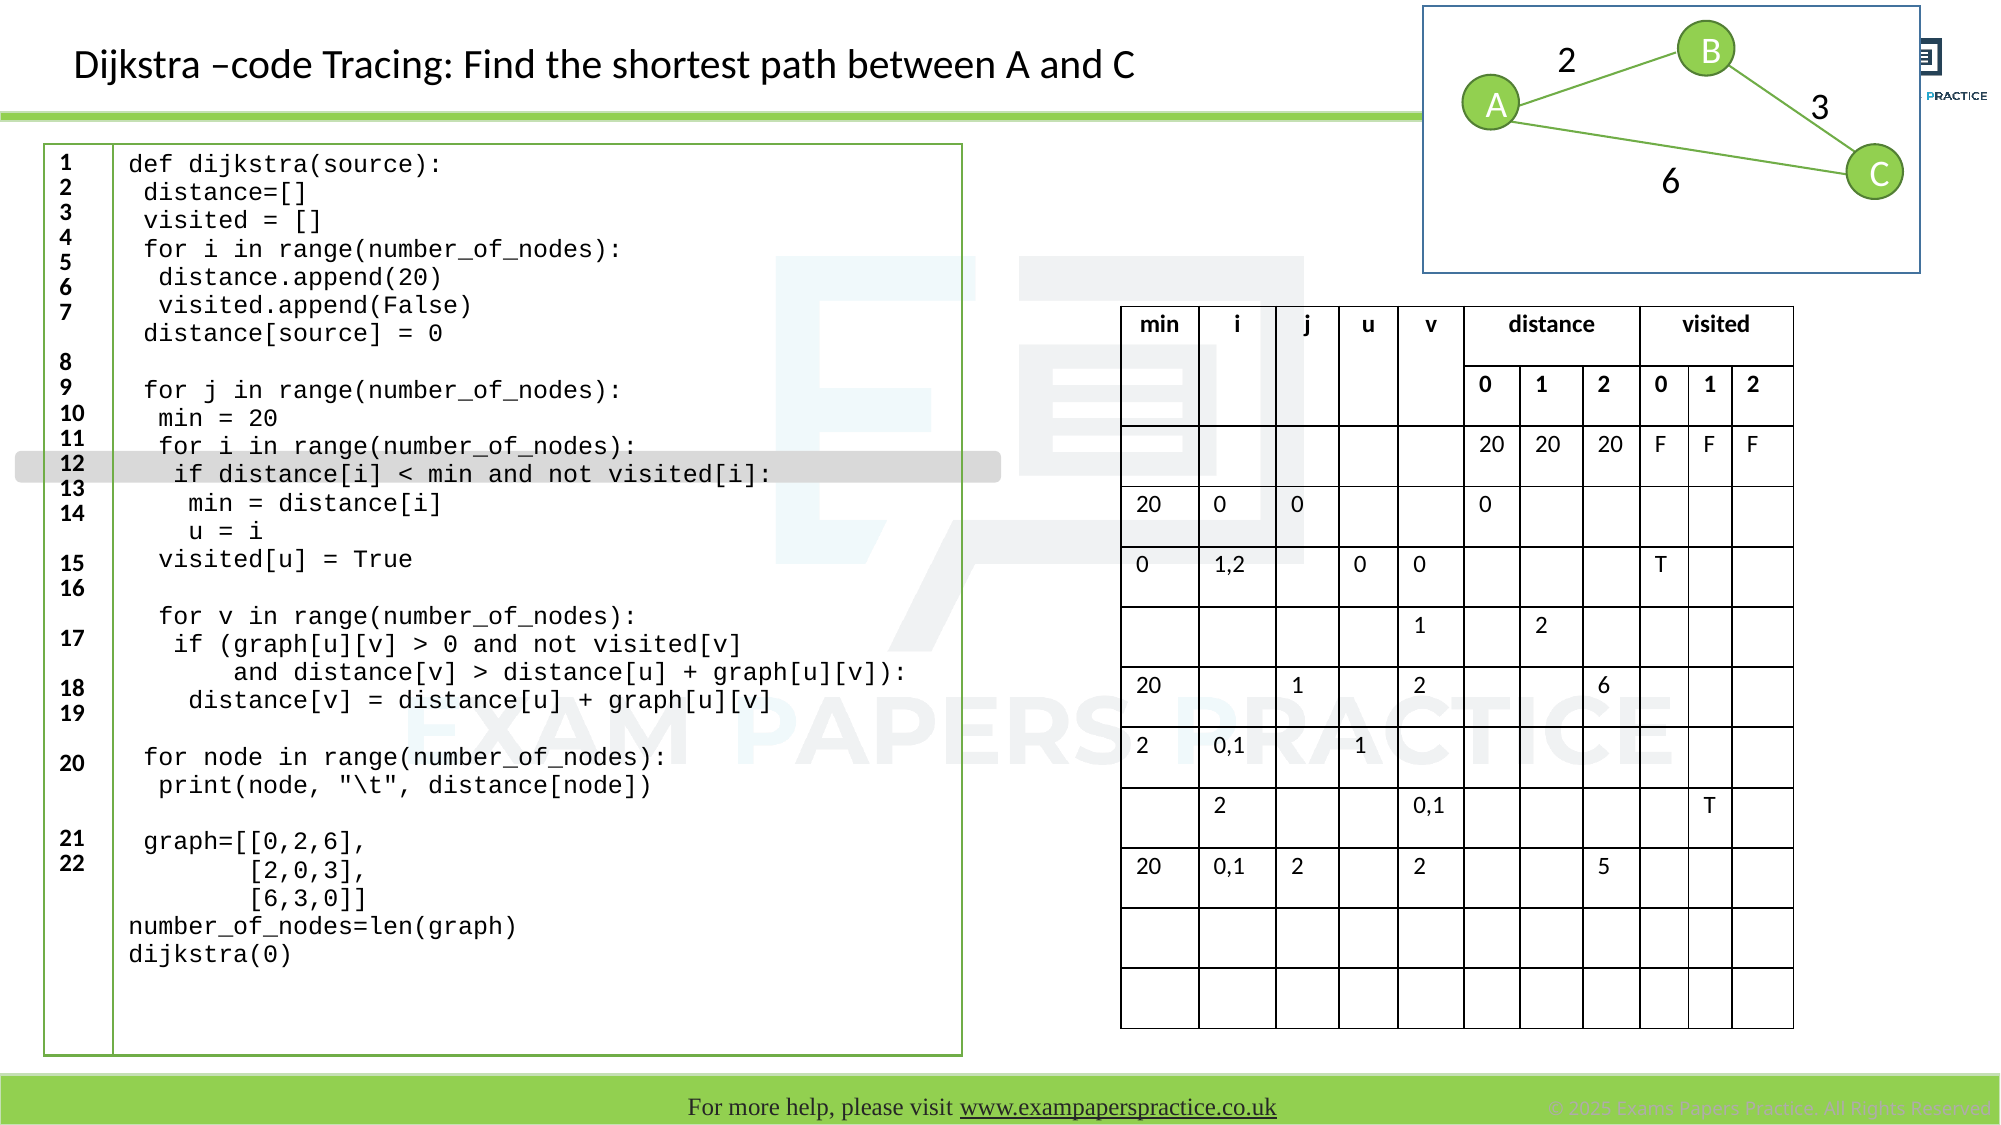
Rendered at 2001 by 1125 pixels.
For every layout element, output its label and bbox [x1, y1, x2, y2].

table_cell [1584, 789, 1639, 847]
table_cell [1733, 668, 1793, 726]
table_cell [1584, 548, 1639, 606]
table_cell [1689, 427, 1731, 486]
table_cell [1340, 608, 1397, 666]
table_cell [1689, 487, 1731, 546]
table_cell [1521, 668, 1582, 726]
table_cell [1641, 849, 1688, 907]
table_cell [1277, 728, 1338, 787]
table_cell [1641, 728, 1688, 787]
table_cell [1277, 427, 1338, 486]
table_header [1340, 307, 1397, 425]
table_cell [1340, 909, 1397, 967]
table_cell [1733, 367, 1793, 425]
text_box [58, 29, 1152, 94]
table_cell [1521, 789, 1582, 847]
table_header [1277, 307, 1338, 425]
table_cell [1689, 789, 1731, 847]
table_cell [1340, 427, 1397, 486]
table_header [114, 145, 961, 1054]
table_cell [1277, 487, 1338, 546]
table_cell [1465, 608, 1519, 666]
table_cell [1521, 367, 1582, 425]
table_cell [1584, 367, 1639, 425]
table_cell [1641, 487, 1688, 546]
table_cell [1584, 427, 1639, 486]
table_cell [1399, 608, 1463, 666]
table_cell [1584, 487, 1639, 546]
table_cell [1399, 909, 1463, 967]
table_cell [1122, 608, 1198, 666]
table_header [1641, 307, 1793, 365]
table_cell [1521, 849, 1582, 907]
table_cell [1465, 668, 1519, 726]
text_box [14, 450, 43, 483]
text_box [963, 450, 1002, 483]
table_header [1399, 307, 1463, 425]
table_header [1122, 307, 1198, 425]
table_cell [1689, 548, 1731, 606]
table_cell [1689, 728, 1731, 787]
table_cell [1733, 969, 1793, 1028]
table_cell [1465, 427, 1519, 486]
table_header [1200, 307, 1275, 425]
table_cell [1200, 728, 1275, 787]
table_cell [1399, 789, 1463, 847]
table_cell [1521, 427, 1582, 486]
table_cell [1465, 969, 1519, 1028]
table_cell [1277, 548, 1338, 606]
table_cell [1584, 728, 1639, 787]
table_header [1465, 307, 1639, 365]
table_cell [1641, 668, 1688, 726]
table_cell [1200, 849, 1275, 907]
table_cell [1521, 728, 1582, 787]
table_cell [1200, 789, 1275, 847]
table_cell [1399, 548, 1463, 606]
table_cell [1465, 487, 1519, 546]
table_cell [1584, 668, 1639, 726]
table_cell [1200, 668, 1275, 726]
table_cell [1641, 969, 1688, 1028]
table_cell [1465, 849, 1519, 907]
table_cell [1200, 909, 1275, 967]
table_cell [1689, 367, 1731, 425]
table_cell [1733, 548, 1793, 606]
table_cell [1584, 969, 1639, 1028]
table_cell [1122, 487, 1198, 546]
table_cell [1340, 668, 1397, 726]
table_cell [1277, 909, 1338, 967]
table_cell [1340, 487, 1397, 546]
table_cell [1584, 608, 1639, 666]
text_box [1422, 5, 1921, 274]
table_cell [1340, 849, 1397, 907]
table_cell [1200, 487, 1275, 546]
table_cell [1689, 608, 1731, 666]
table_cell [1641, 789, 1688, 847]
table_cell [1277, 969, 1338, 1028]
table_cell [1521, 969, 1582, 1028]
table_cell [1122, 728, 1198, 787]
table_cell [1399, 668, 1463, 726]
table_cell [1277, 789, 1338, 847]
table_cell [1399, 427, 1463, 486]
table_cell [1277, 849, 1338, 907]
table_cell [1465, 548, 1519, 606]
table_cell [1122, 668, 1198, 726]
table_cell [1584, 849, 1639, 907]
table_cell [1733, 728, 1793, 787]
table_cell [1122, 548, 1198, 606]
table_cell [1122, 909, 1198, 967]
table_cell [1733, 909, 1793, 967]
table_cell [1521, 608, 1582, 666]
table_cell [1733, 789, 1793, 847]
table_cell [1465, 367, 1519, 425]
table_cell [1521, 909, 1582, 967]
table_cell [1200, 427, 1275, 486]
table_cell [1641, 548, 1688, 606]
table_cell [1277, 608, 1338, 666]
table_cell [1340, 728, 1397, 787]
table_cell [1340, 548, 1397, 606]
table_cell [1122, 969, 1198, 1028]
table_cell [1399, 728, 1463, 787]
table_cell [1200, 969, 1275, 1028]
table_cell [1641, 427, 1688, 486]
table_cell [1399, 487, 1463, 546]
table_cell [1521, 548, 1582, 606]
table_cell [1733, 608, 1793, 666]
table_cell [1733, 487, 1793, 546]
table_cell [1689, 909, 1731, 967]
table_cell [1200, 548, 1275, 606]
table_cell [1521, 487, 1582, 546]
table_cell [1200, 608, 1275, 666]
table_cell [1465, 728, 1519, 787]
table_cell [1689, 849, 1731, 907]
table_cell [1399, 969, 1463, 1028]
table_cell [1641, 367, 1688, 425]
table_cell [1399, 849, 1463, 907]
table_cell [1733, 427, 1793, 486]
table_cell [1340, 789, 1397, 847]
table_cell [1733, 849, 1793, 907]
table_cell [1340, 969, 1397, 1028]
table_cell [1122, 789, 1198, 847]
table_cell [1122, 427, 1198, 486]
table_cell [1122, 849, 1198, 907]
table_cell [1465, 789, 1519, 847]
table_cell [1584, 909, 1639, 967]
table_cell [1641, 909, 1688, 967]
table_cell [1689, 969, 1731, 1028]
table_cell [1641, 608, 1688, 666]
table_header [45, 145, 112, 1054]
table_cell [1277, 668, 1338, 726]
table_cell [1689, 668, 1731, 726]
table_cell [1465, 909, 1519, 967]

--

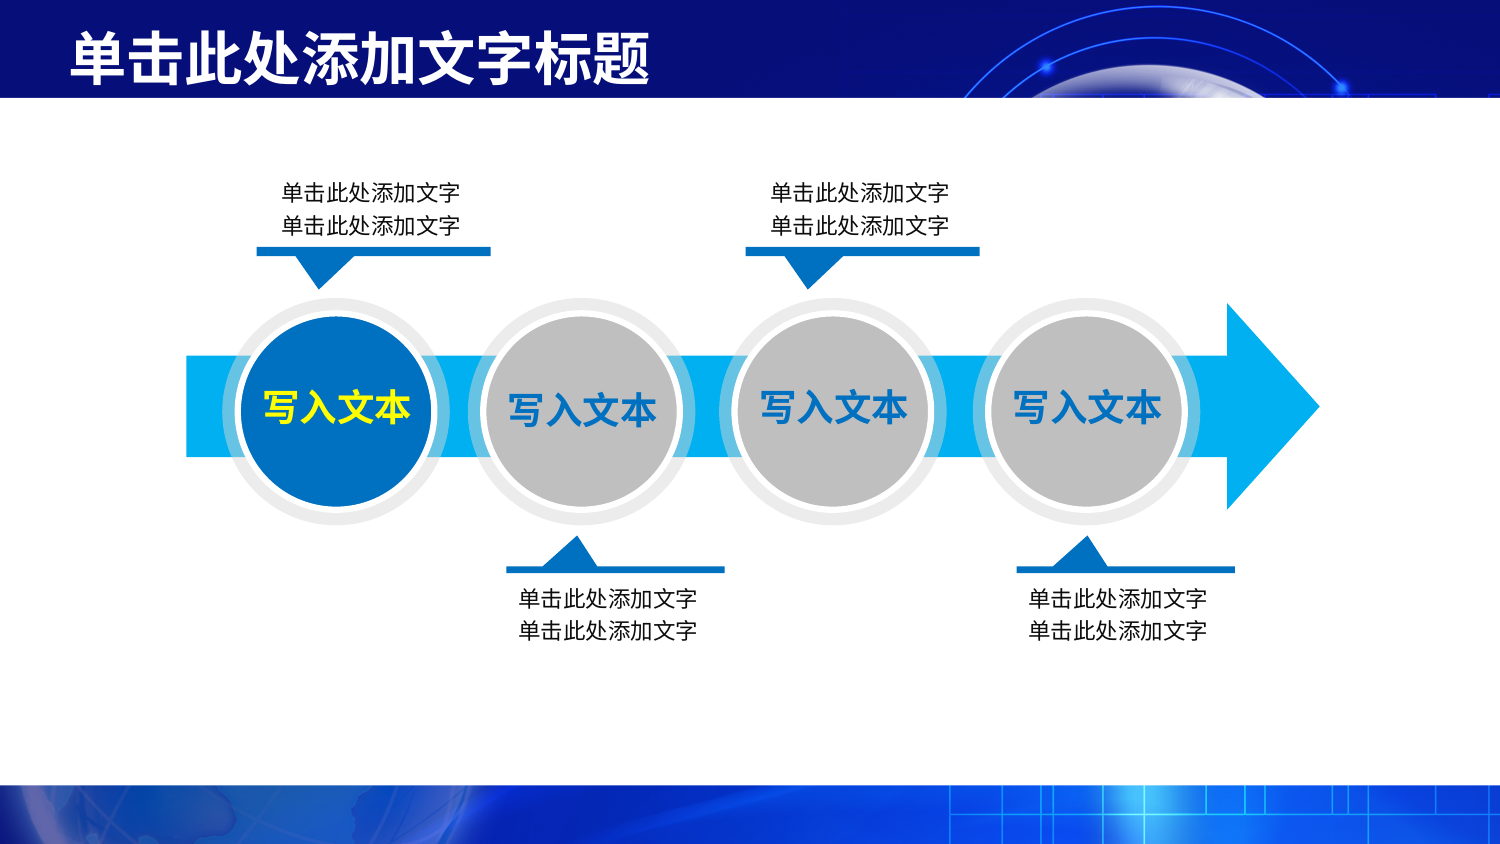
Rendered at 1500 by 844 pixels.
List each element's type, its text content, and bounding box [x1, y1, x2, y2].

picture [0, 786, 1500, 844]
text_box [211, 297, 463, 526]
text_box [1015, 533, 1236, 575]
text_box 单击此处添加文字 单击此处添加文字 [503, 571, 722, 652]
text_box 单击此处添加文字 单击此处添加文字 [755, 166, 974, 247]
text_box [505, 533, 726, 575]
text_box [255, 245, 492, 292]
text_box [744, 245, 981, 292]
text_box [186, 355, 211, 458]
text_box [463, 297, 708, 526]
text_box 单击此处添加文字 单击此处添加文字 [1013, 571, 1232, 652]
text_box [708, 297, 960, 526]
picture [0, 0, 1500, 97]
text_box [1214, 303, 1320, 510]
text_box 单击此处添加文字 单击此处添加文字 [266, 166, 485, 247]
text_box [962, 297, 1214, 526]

--

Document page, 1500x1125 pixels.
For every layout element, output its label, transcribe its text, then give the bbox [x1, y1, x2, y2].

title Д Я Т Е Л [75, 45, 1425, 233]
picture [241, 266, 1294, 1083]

**BRIEF**
Would you copy every line of the entries in which "pixels" appears?

**ANSWER SPACE**
Rendered at 2001 by 1125 pixels.
Rendered at 1500 by 844 pixels.
Document page, 1500x1125 pixels.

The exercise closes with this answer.